From the Guidelines
Fresh Frozen Plasma (FFP) is not the preferred treatment for Hemophilia A due to its insufficient Factor VIII levels, and its use should be limited to emergency situations when Factor VIII concentrates are unavailable. When considering the use of FFP in Hemophilia A, it's crucial to weigh the risks and benefits, particularly given the concerns about allergic reactions, pathogen inactivation, and transfusion-related acute lung injury, as highlighted in studies such as 1. The primary issue with using FFP for Hemophilia A is its low concentration of Factor VIII, which is essential for effective hemostasis.
- FFP contains approximately 1 unit of Factor VIII per mL, making it an inefficient choice for raising Factor VIII levels to the desired range for managing bleeding.
- For minor bleeding, Factor VIII levels should ideally be raised to 30-50%, and for major bleeding or surgery, levels should be 50-100%, which is challenging to achieve with FFP alone.
- The use of FFP also carries significant risks, including volume overload and allergic reactions, as noted in 1. If FFP must be used, a typical order might be: "Transfuse Fresh Frozen Plasma 15-20 mL/kg IV over 1-2 hours. Repeat as needed based on clinical response and coagulation parameters," but this should be approached with caution and only in the absence of more appropriate treatments like Factor VIII concentrates. Given the information from 1 regarding the management of factor deficiencies and the concerns associated with plasma products, the preference should always be for Factor VIII concentrates, which offer more precise dosing, minimal volume, and reduced risk of adverse effects compared to FFP.
From the Research
Sample Transfusion Order for Fresh Frozen Plasma in Hemophilia A
- The transfusion order for Fresh Frozen Plasma (FFP) in Hemophilia A should be based on the patient's weight and the desired increase in factor VIII levels 2.

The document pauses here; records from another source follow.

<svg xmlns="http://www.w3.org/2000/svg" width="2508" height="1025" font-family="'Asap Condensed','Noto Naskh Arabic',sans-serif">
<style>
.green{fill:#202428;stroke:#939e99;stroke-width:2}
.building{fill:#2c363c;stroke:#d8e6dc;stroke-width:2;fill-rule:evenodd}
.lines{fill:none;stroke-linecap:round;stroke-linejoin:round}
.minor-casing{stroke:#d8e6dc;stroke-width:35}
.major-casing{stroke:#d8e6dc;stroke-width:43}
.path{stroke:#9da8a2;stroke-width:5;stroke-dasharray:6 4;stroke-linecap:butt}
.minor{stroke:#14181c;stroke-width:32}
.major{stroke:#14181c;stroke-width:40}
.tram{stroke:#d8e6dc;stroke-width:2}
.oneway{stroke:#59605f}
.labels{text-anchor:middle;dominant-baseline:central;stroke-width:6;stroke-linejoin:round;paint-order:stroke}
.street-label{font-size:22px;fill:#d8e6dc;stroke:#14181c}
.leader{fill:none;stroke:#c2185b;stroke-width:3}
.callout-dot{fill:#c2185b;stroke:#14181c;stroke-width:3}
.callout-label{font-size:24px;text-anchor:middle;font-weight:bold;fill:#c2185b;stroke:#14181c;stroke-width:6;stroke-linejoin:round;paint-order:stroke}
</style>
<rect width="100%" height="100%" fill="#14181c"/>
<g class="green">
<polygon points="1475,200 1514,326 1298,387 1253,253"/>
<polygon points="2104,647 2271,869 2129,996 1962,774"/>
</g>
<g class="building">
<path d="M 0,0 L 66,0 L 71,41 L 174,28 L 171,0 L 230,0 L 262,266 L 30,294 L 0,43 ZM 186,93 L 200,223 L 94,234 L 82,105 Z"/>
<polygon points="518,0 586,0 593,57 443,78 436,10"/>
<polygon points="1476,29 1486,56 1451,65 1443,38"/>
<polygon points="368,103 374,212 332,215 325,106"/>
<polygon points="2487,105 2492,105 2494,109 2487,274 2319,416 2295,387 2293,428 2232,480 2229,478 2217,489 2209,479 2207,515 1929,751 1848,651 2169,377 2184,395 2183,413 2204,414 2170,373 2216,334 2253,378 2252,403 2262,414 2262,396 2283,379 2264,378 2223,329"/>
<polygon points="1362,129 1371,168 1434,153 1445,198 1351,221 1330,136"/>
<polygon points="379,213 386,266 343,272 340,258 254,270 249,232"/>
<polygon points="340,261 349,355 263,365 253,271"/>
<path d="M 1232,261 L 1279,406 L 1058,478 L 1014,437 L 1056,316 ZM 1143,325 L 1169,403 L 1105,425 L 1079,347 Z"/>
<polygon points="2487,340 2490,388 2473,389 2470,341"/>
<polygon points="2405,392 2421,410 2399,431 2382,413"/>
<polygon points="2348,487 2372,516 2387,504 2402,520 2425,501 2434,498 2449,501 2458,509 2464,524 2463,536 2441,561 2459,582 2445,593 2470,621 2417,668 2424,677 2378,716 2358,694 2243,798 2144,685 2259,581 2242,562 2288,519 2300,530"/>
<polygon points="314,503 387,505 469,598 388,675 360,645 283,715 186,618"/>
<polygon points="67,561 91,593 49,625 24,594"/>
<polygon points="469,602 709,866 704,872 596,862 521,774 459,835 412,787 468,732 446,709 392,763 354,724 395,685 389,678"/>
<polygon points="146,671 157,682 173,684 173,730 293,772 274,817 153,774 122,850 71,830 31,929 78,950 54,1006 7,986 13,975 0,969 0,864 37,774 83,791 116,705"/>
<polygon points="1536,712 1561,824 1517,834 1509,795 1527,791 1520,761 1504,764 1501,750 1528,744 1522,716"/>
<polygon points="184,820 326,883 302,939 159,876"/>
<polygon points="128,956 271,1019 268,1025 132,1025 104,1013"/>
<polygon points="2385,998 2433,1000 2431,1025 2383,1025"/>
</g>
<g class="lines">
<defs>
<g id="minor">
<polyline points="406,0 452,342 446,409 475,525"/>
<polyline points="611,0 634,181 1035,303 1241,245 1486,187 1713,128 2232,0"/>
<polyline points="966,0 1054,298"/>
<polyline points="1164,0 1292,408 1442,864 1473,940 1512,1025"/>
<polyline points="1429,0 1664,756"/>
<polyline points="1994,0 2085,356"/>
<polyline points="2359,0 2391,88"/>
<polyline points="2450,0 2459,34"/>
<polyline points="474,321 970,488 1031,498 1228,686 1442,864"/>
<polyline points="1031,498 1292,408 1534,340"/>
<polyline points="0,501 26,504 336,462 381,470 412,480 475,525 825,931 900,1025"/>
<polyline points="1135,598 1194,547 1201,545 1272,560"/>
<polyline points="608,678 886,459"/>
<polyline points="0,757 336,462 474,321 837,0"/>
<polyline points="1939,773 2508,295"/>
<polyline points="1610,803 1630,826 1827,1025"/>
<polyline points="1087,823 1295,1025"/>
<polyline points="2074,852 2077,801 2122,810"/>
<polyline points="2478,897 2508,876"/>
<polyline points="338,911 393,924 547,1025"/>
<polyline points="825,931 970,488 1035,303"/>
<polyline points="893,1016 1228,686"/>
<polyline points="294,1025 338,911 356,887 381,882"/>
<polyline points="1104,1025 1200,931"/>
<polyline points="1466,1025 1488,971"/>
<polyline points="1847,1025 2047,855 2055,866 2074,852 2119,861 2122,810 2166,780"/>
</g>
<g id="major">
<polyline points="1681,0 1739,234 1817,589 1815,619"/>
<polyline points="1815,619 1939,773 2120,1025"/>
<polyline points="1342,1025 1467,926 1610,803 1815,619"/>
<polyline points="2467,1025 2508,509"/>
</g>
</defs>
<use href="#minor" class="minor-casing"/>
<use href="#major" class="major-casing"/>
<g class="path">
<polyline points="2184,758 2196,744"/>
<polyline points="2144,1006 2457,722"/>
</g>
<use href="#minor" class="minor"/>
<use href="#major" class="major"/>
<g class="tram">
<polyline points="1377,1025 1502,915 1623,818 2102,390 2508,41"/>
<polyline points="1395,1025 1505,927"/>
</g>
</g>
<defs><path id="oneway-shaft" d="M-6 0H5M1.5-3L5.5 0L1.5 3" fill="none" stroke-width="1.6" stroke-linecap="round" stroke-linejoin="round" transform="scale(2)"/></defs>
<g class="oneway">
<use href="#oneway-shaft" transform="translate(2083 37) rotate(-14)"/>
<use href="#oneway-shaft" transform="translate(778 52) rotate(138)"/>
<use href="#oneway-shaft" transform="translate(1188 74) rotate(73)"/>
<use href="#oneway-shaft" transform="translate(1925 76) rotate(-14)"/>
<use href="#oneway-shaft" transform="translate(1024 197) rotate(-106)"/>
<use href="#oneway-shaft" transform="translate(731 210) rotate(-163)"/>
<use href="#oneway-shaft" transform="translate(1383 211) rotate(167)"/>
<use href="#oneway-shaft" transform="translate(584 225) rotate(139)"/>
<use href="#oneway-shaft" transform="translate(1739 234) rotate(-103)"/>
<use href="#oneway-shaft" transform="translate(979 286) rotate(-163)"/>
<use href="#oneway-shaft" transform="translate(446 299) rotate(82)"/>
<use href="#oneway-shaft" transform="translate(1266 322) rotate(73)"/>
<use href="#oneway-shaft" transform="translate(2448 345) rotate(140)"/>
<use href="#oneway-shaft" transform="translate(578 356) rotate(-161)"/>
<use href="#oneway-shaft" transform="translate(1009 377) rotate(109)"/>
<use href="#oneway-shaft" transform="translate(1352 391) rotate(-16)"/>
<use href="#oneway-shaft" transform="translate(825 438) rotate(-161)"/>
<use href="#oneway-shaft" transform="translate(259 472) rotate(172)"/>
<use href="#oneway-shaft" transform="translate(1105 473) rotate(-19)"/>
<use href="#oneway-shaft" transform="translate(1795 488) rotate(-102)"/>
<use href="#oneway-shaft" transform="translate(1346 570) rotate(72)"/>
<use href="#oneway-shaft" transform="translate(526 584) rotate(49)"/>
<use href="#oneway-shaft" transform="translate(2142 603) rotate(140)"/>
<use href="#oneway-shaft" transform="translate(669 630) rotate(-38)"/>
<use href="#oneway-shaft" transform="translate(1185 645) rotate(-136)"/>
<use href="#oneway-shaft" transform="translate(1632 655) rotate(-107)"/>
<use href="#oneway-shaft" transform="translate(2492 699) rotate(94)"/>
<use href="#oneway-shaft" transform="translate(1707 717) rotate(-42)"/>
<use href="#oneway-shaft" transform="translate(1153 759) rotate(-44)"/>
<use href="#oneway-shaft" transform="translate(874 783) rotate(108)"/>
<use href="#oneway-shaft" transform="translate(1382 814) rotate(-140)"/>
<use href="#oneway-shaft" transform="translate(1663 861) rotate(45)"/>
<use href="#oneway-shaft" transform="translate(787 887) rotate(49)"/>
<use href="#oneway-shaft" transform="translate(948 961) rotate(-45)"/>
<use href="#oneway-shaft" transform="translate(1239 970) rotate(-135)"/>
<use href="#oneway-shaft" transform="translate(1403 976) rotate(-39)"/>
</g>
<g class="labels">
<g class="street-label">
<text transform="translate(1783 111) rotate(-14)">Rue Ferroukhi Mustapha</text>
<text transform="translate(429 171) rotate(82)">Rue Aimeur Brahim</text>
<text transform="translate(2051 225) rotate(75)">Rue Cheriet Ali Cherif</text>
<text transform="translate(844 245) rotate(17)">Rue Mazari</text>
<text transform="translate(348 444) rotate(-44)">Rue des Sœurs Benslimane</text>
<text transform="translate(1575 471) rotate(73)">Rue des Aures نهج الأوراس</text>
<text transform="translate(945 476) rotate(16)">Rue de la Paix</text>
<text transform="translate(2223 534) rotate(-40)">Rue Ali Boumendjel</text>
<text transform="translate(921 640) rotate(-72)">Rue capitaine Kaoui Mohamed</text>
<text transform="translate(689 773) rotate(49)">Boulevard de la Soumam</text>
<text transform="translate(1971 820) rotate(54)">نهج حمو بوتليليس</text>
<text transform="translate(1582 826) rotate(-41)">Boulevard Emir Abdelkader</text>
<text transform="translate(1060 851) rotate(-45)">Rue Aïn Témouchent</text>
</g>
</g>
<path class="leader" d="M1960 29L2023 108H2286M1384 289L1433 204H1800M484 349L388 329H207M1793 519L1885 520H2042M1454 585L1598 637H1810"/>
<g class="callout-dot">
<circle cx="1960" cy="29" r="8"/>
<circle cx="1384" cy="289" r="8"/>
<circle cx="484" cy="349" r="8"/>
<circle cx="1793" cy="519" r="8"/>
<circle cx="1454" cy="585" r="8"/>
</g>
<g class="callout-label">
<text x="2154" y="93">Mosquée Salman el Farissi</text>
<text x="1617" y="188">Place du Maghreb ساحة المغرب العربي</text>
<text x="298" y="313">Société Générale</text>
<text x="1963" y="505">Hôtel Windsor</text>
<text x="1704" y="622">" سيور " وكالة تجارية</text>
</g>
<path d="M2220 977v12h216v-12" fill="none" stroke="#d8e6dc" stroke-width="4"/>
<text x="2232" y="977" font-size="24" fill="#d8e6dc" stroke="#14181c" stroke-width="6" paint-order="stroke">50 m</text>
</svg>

- A dose of 12.4 ml/kg of FFP or Fresh Dry Plasma (FDP) has been used to effectively control bleeding episodes in patients with Hemophilia A 2.
- The guidelines for the use of FFP recommend its use to replace single coagulation factor deficiencies, where a specific or combined factor concentrate is unavailable, such as in Hemophilia A 3.
- FFP should only be used to treat bleeding episodes or prepare patients for surgery in certain defined situations, and its use should be justified by the presence of bleeding and disturbed coagulation 3.
Factor VIII Levels and Recovery
- The increment of factor VIII levels after FFP transfusion has been reported to be around 12.1 +/- 3.7% at 30 minutes after transfusion, with a recovery rate of 65.3 +/- 22.7% 2.
- The factor VIII levels have been shown to decrease to 78.9 +/- 12.3%, 55.6 +/- 13%, and 16.3% of the initial level at 2,8, and 24 hours after FDP transfusion, respectively 2.
- The use of recombinant factor VIII concentrates with enhanced half-life has been shown to improve the management of Hemophilia A, allowing for higher protection from bleeding and improved safety for physical activity 4.
Emerging Evidence and Role of Factor VIII
- Factor VIII has a long-established role in the management of Hemophilia A, but emerging evidence suggests that it may have roles beyond haemostasis, including in the cardiovascular system, angiogenesis, and maintenance of bone health 5.
- Supraphysiological factor VIII levels have been identified as a risk factor for venous thromboembolism, highlighting the need for careful management of factor VIII levels in patients with Hemophilia A 5.